Update :: Seeing the Challenge in Madika

James Njoroge, Tatua Community Organising Fellow in Madika, updates us on the campaign in Rongai to to get parents to take responsibility for their kids going to school.

Today most 1:1’s I did proved to me that most members in Kware want to point fingers and blame the government for some of the challenges facing them and their children. I took the chance to challenge them during our conversations and ask if there is anything they could do as individuals to change this. When asked that they gave me lots of answers.

I then asked if they would come together to work on this as community organising is about bring the community together, not just individuals. This showed me the common challenge in most of the community to not want to come together and forget their differences to make a difference.

Advertisements

Reflect :: The Community KNOWS Us

Tony Ngala, an Tatua Organizer working in the Madika neighbourhood of Rongai to get parents to take responsibility for their children’s education, shares about the team’s launch last month and what the outcomes of the event taught him. 

Road in Kware, neighbourhood where Tony works as an organiser.
Road in Kware, neighbourhood where Tony works as an organiser.

Our team held our kick-off event on the 1st of September. The event didn’t go as well as we wanted as only 17 people showed up, this is a representation of the challenge we’re facing in the community to bring people together despite the fact we aren’t going to be giving them funds – a mode typically used to mobilise people in Kware. It was also a reflection on how I as a leader had stopped really being at the centre of the leadership team and was letting them kind of get off track – I need to refocus my energy on bringing them together.

However, despite the loss we were encouraged as the Chief of the area made it a point to support our work. A few leaders in the community didn’t want to open the venue for us unless we paid but Chief Njeri came over and she told the wazee (male leaders) that we are known by the community and we are helping the community so open the venue.

What are other values of being known by the community? How have you built steady relationships with in communities and become known?

What are the Advantages to Many Small Victories?

Sometimes a weakness can come in the form of just wanting or trying to do too much.

Our community organizers have found that to be one of the biggest challenges they face in the field. Communities want so badly to come together and tackle ALL of their issues at one time.

Unfortunately that is just not possible and can even become a road block in addressing one issue.

How can we show people that advantages of choosing one issue and creating small wins?

Community Support

Mr. Nicholas Kirvi, the administrator of Dynamic College of Professional Studies in Ongata Rongai, gave us space so that we could meet with the vetting committee and some new leaders.

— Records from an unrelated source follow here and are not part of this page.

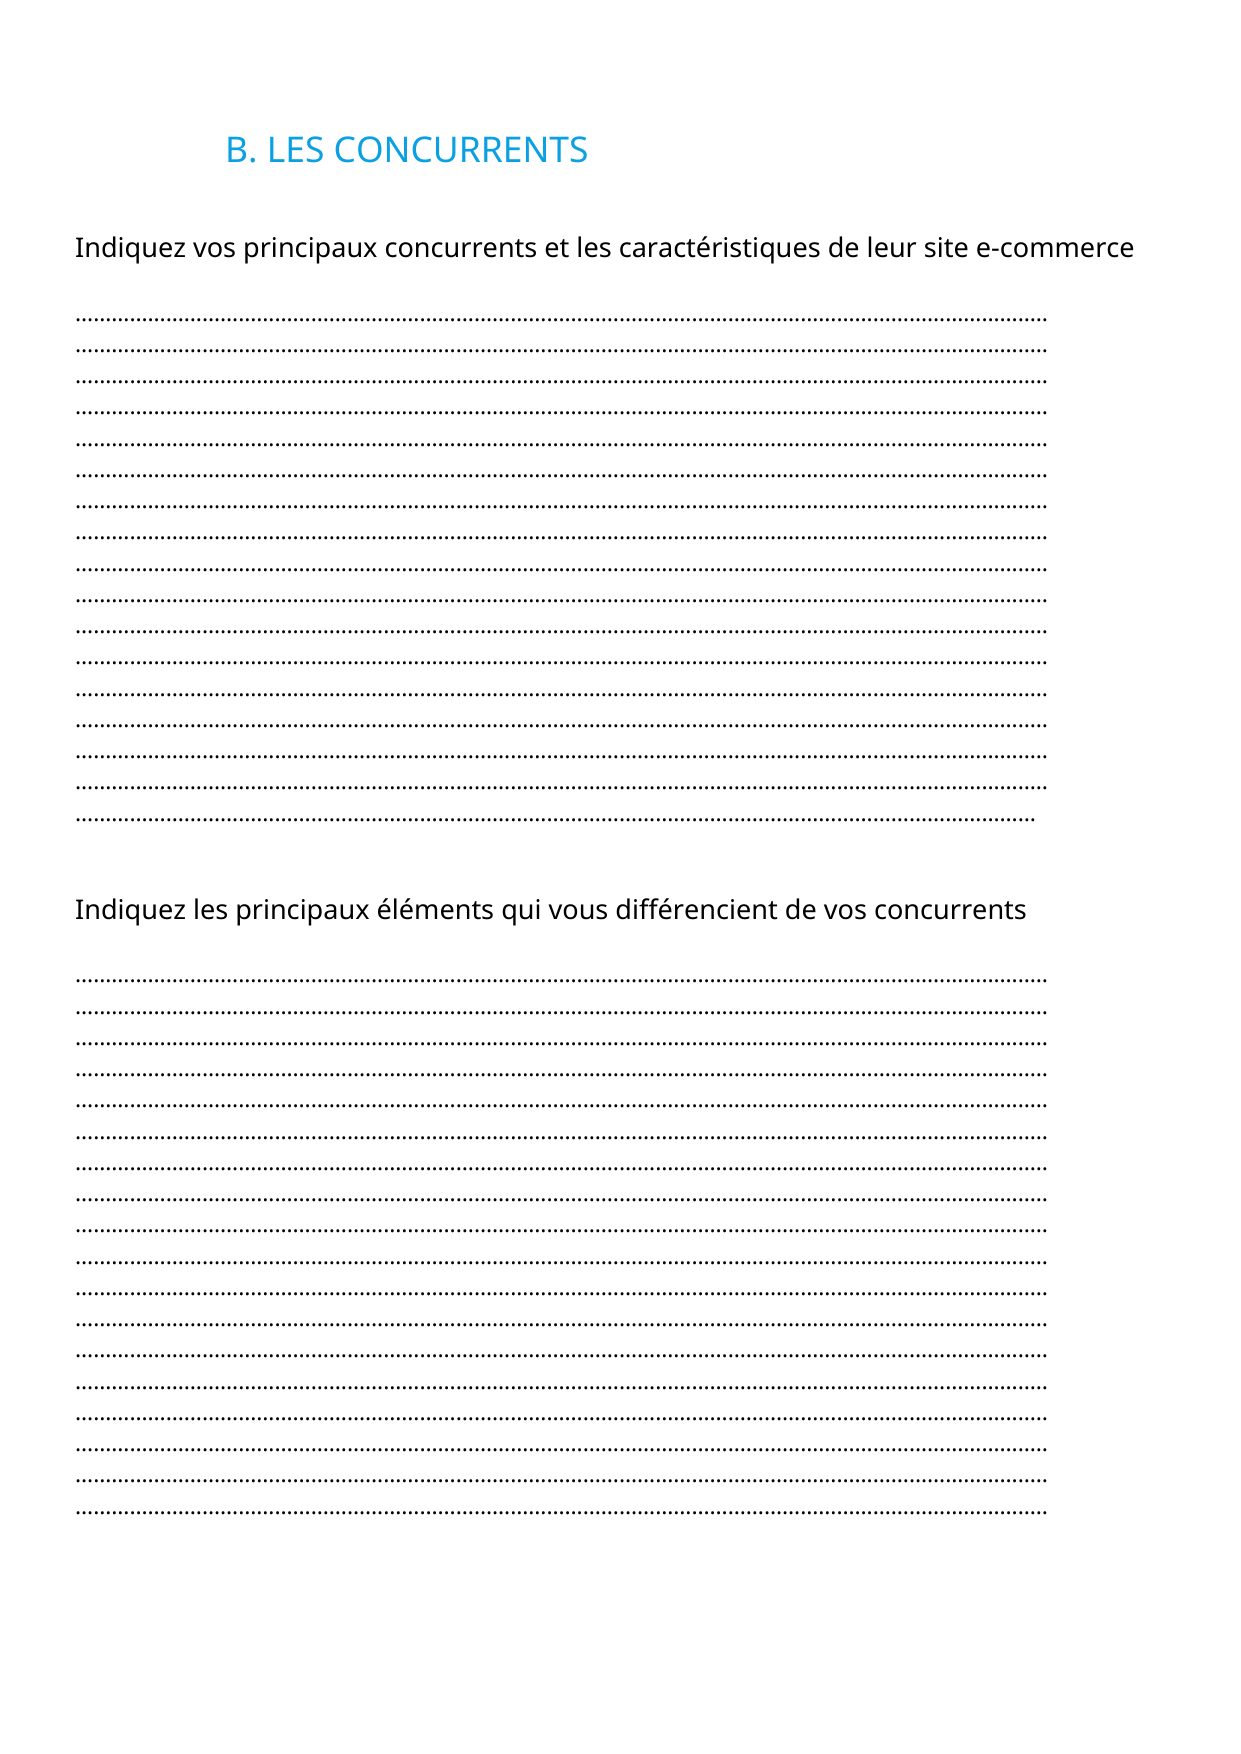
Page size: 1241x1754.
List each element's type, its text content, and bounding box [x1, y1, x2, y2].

text …………………………………………………………………………………………………………………………………………… [75, 797, 1165, 828]
text …………………………………………………………………………………………………………………………………………….. [75, 390, 1165, 422]
text …………………………………………………………………………………………………………………………………………….. [75, 1052, 1165, 1083]
text …………………………………………………………………………………………………………………………………………….. [75, 422, 1165, 453]
text …………………………………………………………………………………………………………………………………………….. [75, 672, 1165, 703]
text …………………………………………………………………………………………………………………………………………….. [75, 1083, 1165, 1115]
text …………………………………………………………………………………………………………………………………………….. [75, 1208, 1165, 1240]
text …………………………………………………………………………………………………………………………………………….. [75, 1365, 1165, 1396]
text …………………………………………………………………………………………………………………………………………….. [75, 1458, 1165, 1490]
text ……………………………………………………………………………………………………………………………………………..…………………………………………………………………………………………………………………………………………….. [75, 1396, 1165, 1458]
text …………………………………………………………………………………………………………………………………………….. [75, 547, 1165, 578]
text …………………………………………………………………………………………………………………………………………….. [75, 1115, 1165, 1146]
text …………………………………………………………………………………………………………………………………………….. [75, 1302, 1165, 1333]
text …………………………………………………………………………………………………………………………………………….. [75, 328, 1165, 359]
text …………………………………………………………………………………………………………………………………………….. [75, 958, 1165, 990]
text …………………………………………………………………………………………………………………………………………….. [75, 609, 1165, 640]
text …………………………………………………………………………………………………………………………………………….. [75, 1021, 1165, 1052]
text …………………………………………………………………………………………………………………………………………….. [75, 1333, 1165, 1365]
subtitle B. LES CONCURRENTS [225, 125, 1165, 173]
text …………………………………………………………………………………………………………………………………………….. [75, 640, 1165, 672]
text …………………………………………………………………………………………………………………………………………….. [75, 515, 1165, 547]
text …………………………………………………………………………………………………………………………………………….. [75, 1146, 1165, 1177]
text …………………………………………………………………………………………………………………………………………….. [75, 1271, 1165, 1302]
text …………………………………………………………………………………………………………………………………………….. [75, 484, 1165, 515]
text …………………………………………………………………………………………………………………………………………….. [75, 990, 1165, 1021]
text …………………………………………………………………………………………………………………………………………….. [75, 1490, 1165, 1521]
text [75, 297, 1165, 328]
text …………………………………………………………………………………………………………………………………………….. [75, 703, 1165, 734]
text Indiquez les principaux éléments qui vous différencient de vos concurrents [75, 890, 1165, 927]
text ……………………………………………………………………………………………………………………………………………..…………………………………………………………………………………………………………………………………………….. [75, 734, 1165, 797]
text …………………………………………………………………………………………………………………………………………….. [75, 359, 1165, 390]
text …………………………………………………………………………………………………………………………………………….. [75, 1177, 1165, 1208]
text …………………………………………………………………………………………………………………………………………….. [75, 1240, 1165, 1271]
text …………………………………………………………………………………………………………………………………………….. [75, 453, 1165, 484]
text …………………………………………………………………………………………………………………………………………….. [75, 578, 1165, 609]
text Indiquez vos principaux concurrents et les caractéristiques de leur site e-commerce [75, 228, 1165, 265]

He is a big support to our work and even tells me, “Tony, anytime you need our help, just let us know.” It is amazing to have people support us in that way.

The meetingwas great and I was able to remember and use the skills such as Public Narrative to get people to understand what I am doing. They jumped on board! As the meeting came to an end they all told me that if you need any resources we will provide them for you.

One gentleman, Raphael Mbulu from Ongata Rongai, always pays for my tea when we meet. It is such a kind gesture and to me a community that cares about each other has a dream and I am sure the community will change.